The first plank in the Plan A platform was put in place in the autumn of 2008. On 15 September, Lehman Brothers, the 158-year-old investment bank and the fourth largest in the United States, filed for bankruptcy. The shockwaves triggered the global financial crisis. Jon Cunliffe, a senior official in the Cabinet Office, sent an email around Whitehall: ‘If we don’t do something now the whole system is going to go down. We have to act.’1 That week, the survival of British banks RBS and HBOS was at stake. As Prime Minister Gordon Brown and the Labour Party gathered in Manchester for their annual conference on 20 September, Brown was brought a note to say that Goldman Sachs, the bluest of blue-chip banks, might be on the verge of going under. The British economy was in dire danger. Cameron and Osborne regarded Brown as the principal architect of the economic position the country found itself in. But it was the PM who held the initiative, and was about to absolve himself of any blame.

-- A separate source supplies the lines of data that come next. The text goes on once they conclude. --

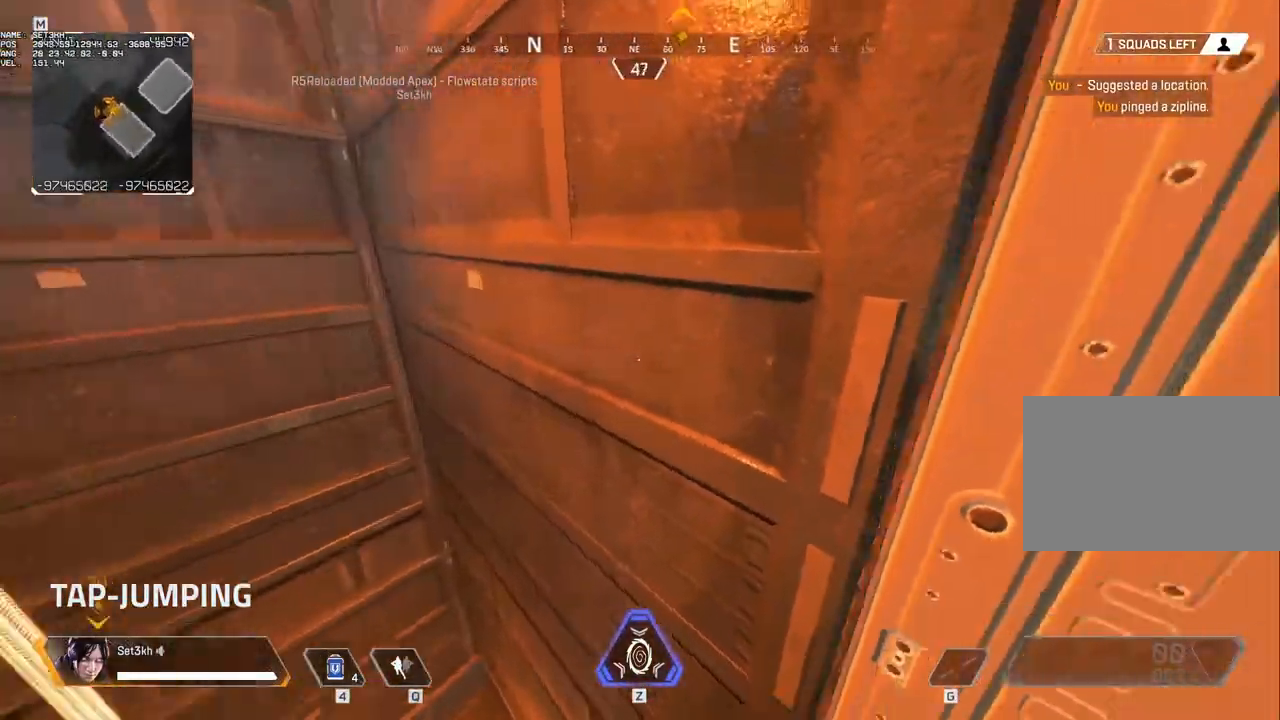
{"keys": ["a", "s"], "mouse": [], "events": [[400, "s", "down"]]}
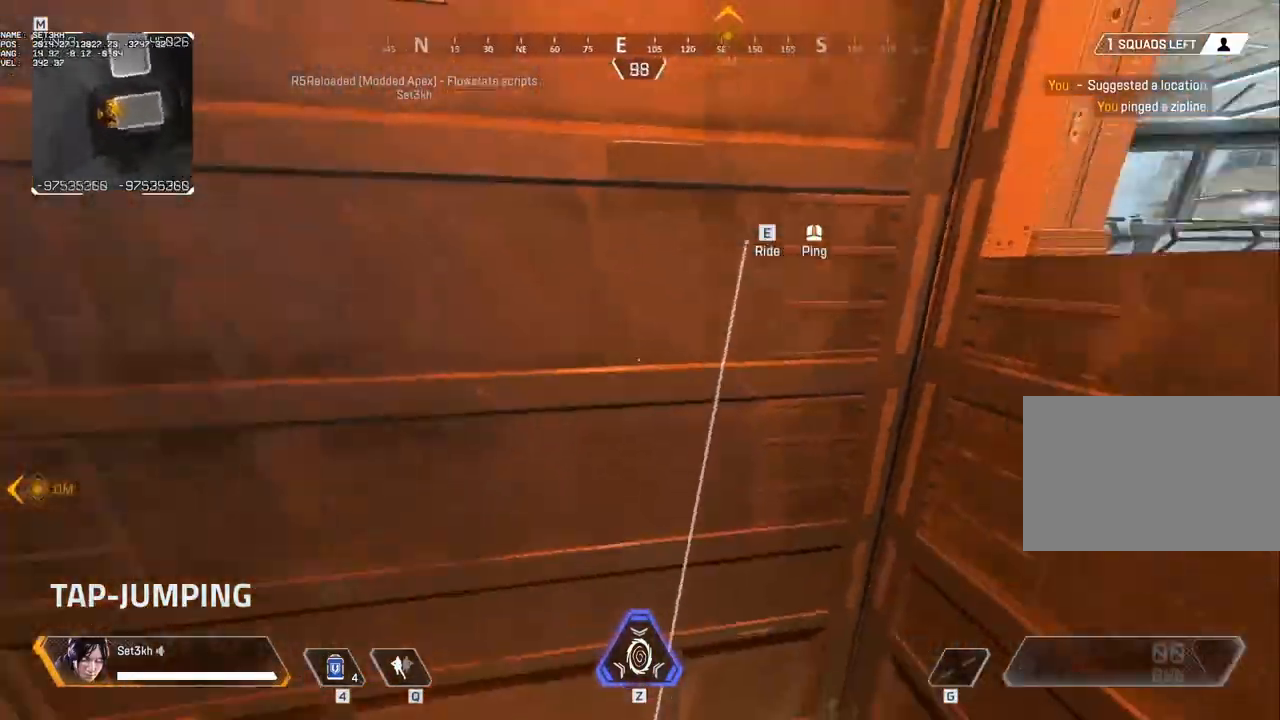
{"keys": ["a"], "mouse": [], "events": [[83, "s", "up"]]}
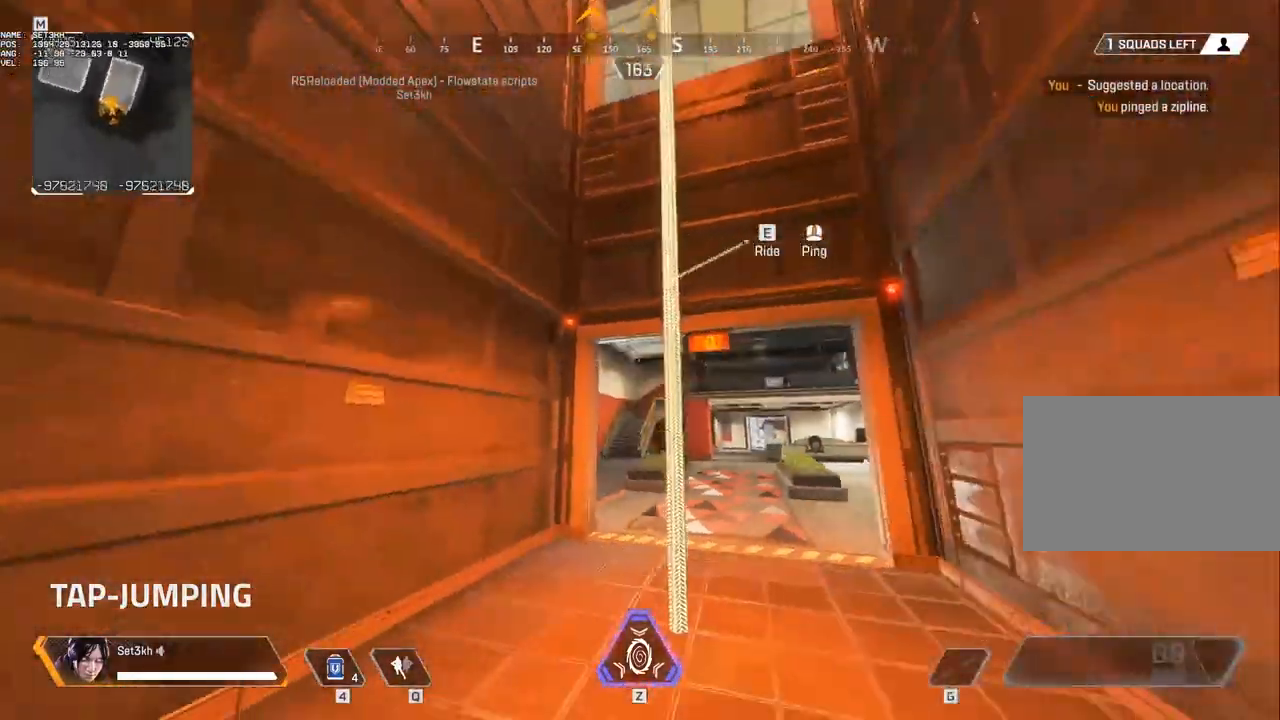
{"keys": [], "mouse": [], "events": [[467, "a", "up"]]}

Brown took the unusual step of addressing the Labour conference on the opening Saturday, speaking without notes and with gravitas about the profound problems in the global economy. It underpinned his own position in the party, as well as in the country, as the leader uniquely placed to handle the grave predicament. His main speech on Tuesday 23 September was preceded by a masterstroke. The conference expected him on the podium, but his wife Sarah walked on to the stage. ‘Every day I see him motivated to work for the best interests of the people around the country,’ she said, concluding her two minutes by introducing ‘my husband, the leader of your party, your prime minister, Gordon Brown’. It was a coup.2 He remained on a high throughout the speech. His most effective line was that it was ‘no time for a novice’, referring not only to Cameron, but also to Brown’s would-be challenger, David Miliband. The most powerful of his three conference speeches as prime minister, it further underwrote his credentials as saviour of the nation. Brown left Britain on 24 September on a much-hyped trip to New York and Washington, leaving Cameron and Osborne behind at their conference desperately trying to find a way to make an impact. As PM, he had found a role.